You sure its softer? On forum's website it shows it a 5 on the stiff rating while the youngblood is a 4.


----------



## Nivek (Jan 24, 2008)

I'm sure

10char


----------



## Workman (Jul 14, 2011)

"The Destroyer Chili is continuous throughout the board and rides a little softer than the Burton Custom V Rocker and a little stiffer than the Forum Youngblood Chili Dog."
Forum Destroyer Chili Dog and Destroyer Chili Dog Wide Snowboard Review

Not calling you a lair or anything! I REALLY appreciate your help on this! this is just what Ive found.
What makes you say its softer? I believe someone's 1st person experiences over an online review from a company anyday


----------



## Nivek (Jan 24, 2008)

It's really misleading I know. Mine is personal experience though. It confused the hell out of me too.


----------



## Workman (Jul 14, 2011)

haha alright 
well cool cuz he wanted a softer board rather than a stiffer one lol
So what would you say about the shaka bindings and this board together?


----------



## Nivek (Jan 24, 2008)

The only thing about Forum bindings is the weight. They are just past mid weight on the heavy side. And Good Vibes doesn't do shit. Other than that Shaka's match up really well with the Destroyer and are a decent binding. Better would be Raiden Batterys, K2 The National (if you like Urethane backs), or Flux TT30's.

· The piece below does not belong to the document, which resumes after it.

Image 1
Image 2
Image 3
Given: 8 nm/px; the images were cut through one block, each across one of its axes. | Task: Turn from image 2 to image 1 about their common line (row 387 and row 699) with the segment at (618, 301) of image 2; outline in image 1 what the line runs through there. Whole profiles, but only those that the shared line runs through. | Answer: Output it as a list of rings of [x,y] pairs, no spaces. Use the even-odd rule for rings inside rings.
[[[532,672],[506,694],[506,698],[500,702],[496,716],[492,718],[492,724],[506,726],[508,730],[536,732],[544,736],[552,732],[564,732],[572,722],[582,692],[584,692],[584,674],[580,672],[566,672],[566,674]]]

Also, stay away from the good ride. I really question whether or not they know what they're doing. They labled the Draft as a good all around park board. That this is as soft or softer than a SubZero with little pop. It's sweetspot for jibbing is the size of Gibraltar though. He specifically mentions "It's not street soft but sure is perfect for any park USA" then in their top picks its listed under jib/street. They also don't know they're camber stories. Their review of the Flow Era called it continuous rocker when in fact its something similar to gullwing like Nitro uses.

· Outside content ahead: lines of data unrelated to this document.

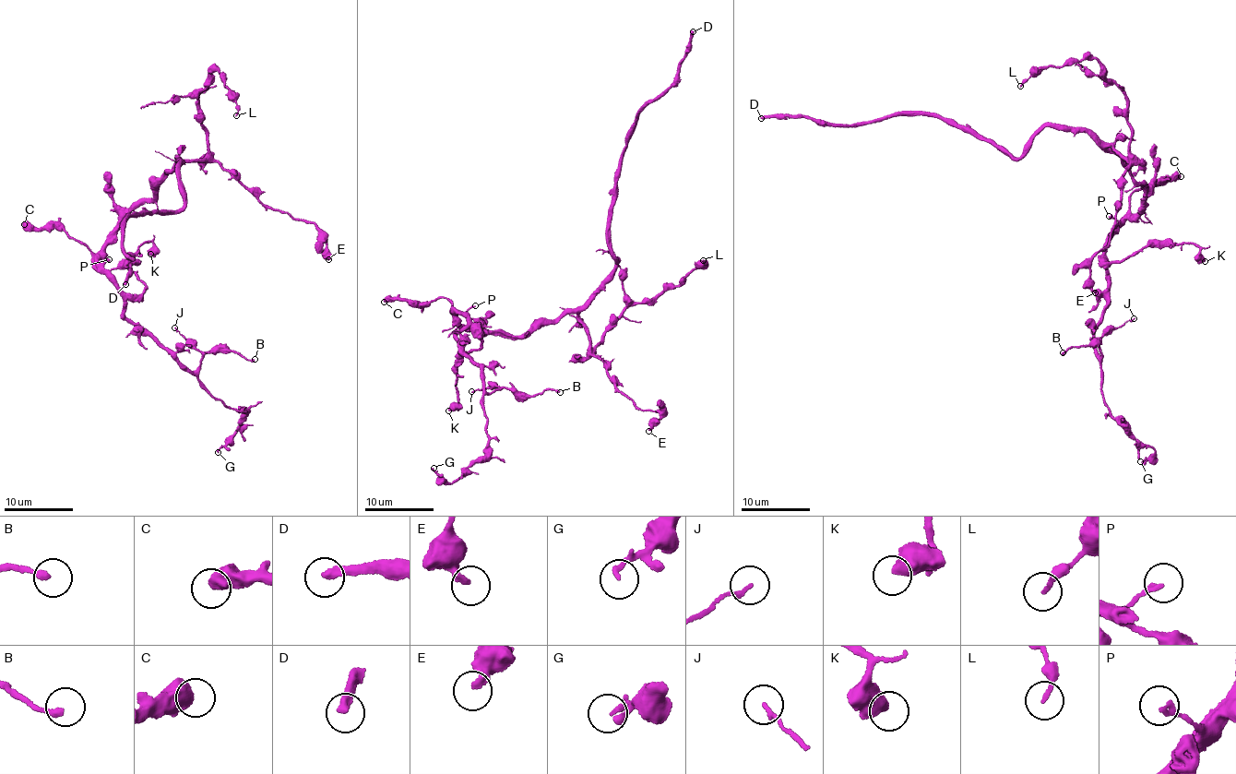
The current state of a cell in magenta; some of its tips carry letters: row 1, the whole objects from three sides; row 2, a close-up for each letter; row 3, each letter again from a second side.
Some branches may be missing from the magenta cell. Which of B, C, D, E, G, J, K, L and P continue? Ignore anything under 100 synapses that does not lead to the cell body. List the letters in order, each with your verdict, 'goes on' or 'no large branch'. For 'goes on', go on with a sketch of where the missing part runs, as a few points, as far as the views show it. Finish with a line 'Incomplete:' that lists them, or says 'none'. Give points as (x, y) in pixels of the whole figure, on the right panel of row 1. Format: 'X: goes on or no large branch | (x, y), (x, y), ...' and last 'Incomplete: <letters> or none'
B: no large branch
C: no large branch
D: goes on
E: no large branch
G: no large branch
J: no large branch
K: no large branch
L: no large branch
P: no large branch
Incomplete: D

Basically, find a one trick board, like the Draft, and see whether or not they reviewer lets you know that it is not good at jumping if its a jib board, jibbing if its a jump board... That kinda thing. I don't know when it was written, but they also call Rome a "new" company. They're over 10 years old... I'm not a CAPiTA fanboy anymore, but they talk about how they're "lower tech" because they still use extruded bases on some of their boards. Everything above the Stairmaster has a Sintered base... Soooo, like 3 maybe 4 boards in their whole lineup don't have sintered. And the ones that don't are jib or pricepoint, duh. Jib and pricepoint don't get sintered cause its more $$ to make and harder to fix. They called BS tech "near flat" when its zero, they're all over the place with their "how it rides" grid, and to top it all off, they are still obsessed with positive camber.


----------



## Workman (Jul 14, 2011)

what about union bindings on this board? like forces maybe?


----------



## Nivek (Jan 24, 2008)

Uinions are overrated and really just a mediocre binding. Evidenced by their lack of change in the last 4 years. The Force, aside from what is now a WORSE toestrap, are identical to the first incarnation of the model. No tech progression means you're riding 6 year old bindings for current year price.


----------



## Workman (Jul 14, 2011)

Ha, alright thanks again man, your REALLY great on helpng me out! 
I recently found one of your older threads on here about the 2012 forum line up comparing the Youngblood and Destroyer and the Scallywag.
The 2012 Destroyer is doubledog whereas the 2011 is chillydog, would this have an effect on the flex when jibbing/presses/etc..?
My brother is about 150-156 lbs and 5 11"ish and Im worried that he won't be able to get the most out of his 152 Destroyer board that is currently on its way because it may be too stiff for him. We are thinking about maybe returning it and getting the 2011 Scallywag, your thoughts on this?


----------